Nursoleha yang juga menyandang gelar Dayang Fotogenik Kabupaten Belitung Tahun 2025 menilai Belitung Putri Otonomi Indonesia bukan sekadar ajang kecantikan, tetapi wadah pengabdian bagi perempuan muda untuk memperkenalkan budaya, potensi daerah, hingga inovasi pembangunan kepada masyarakat luas.

“Putri Otonomi ini adalah bentuk komitmen selama satu tahun menjabat untuk memberikan dampak yang benar-benar terasa bagi masyarakat, sekaligus wadah bertukar inovasi antar-daerah demi kemajuan Indonesia," kata Nursoleha kepada RRI, Jum'at, 5 Juni 2026.

Mahasiswi Manajemen Bisnis LSPR Jakarta itu mengatakan bahwa Kabupaten Belitung memiliki potensi besar di sektor pariwisata, investasi, ekonomi kreatif, UMKM, hingga pelestarian wastra Nusantara.
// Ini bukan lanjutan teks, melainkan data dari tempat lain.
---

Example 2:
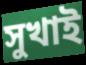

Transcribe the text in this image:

সুখাই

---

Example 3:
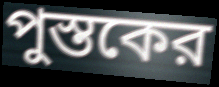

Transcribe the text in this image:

পুস্তকের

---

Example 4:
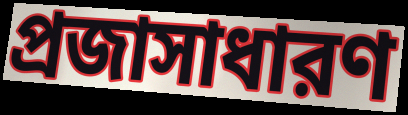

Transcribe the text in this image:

প্রজাসাধারণ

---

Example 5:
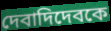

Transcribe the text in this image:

দেবাদিদেবকে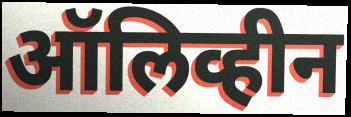
ऑलिव्हीन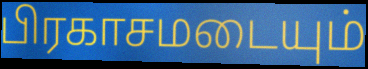
பிரகாசமடையும்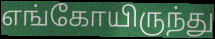
எங்கோயிருந்துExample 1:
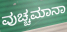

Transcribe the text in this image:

ವುಚ್ಚಮಾನಾ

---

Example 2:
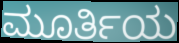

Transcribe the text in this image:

ಮೂರ್ತಿಯ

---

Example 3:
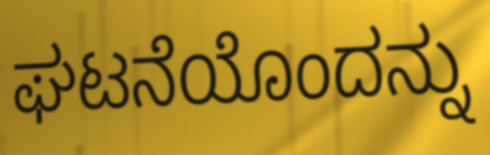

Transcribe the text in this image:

ಘಟನೆಯೊಂದನ್ನು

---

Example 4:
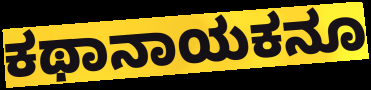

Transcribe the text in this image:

Menurutnya, keindahan alam Belitung yang dikenal sebagai Negeri Laskar Pelangi perlu didukung dengan strategi promosi yang berkelanjutan agar semakin dikenal di tingkat nasional maupun internasional.

"Di sektor pariwisata, keunggulan Belitung yang memiliki panorama alam, budaya, dan tradisi yang menjadi daya tarik wisatawan. Infrastruktur yang terus berkembang juga menjadi modal penting untuk menjadikan Belitung sebagai destinasi wisata unggulan dan pusat sport tourism," kata Nursoleha.
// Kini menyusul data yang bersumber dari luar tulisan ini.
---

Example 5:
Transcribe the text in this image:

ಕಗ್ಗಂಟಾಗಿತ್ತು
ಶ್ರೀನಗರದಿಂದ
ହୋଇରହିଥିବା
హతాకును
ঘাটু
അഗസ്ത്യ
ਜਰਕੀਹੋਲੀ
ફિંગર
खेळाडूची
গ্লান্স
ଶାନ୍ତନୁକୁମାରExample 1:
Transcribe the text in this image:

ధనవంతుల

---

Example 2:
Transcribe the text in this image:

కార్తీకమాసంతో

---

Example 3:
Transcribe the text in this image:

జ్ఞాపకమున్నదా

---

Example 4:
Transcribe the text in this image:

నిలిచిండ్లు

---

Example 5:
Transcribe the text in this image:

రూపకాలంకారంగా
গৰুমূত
Selain pariwisata, Nursoleha juga melihat peluang investasi yang besar di Kabupaten Belitung, mulai dari sektor pariwisata, perikanan, pertanian, ekonomi hijau, hingga ekonomi kreatif. Keberadaan Kawasan Ekonomi Khusus (KEK) Tanjung Kelayang dan KEK Industri Badau menjadi nilai tambah dalam menarik investor.
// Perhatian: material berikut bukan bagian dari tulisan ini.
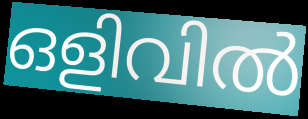
ഒളിവിൽ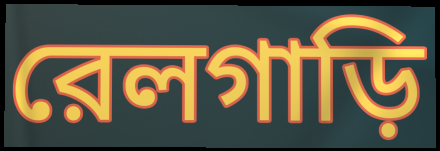
রেলগাড়ি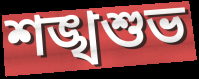
শঙ্খশুভ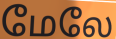
மேலே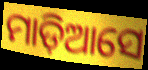
ମାଡ଼ିଆସେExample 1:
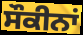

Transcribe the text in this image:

ਸੌਕੀਨਾਂ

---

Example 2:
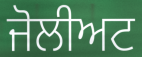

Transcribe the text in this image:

ਜੋਲੀਅਟ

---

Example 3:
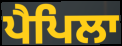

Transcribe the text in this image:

ਪੈਪਿਲਾ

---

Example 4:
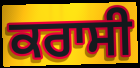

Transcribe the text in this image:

ਕਰਾਸੀ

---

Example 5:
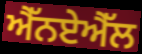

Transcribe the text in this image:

ਐੱਨਏਐੱਲ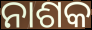
ନାଶକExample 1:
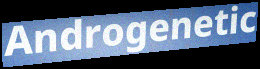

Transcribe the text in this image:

Ia juga berkomitmen mempromosikan wastra khas Belitung, seperti Tenun Cual dan Batik Motif Pucuk Rebung, agar lebih dikenal luas dan mampu bersaing di panggung nasional maupun internasional melalui kolaborasi dengan pengrajin dan desainer muda daerah.

Melalui ajang Putri Otonomi Indonesia 2026, Nursoleha membawa semangat "Dari Daerah untuk Indonesia" serta mengusung gerakan Local Impact Movement, yakni mendorong perubahan positif dari daerah yang dapat memberikan dampak luas bagi Indonesia.

Sementara itu, salah satu warga Tanjungpandan Kabupaten Belitung, Ashfia mengaku bangga dengan keikutsertaan Nursoleha Romadhoni dalam ajang Putri Otonomi Indonesia 2026. Menurutnya, kehadiran generasi muda dalam ajang tingkat nasional dapat menjadi sarana efektif untuk memperkenalkan potensi daerah kepada masyarakat luas.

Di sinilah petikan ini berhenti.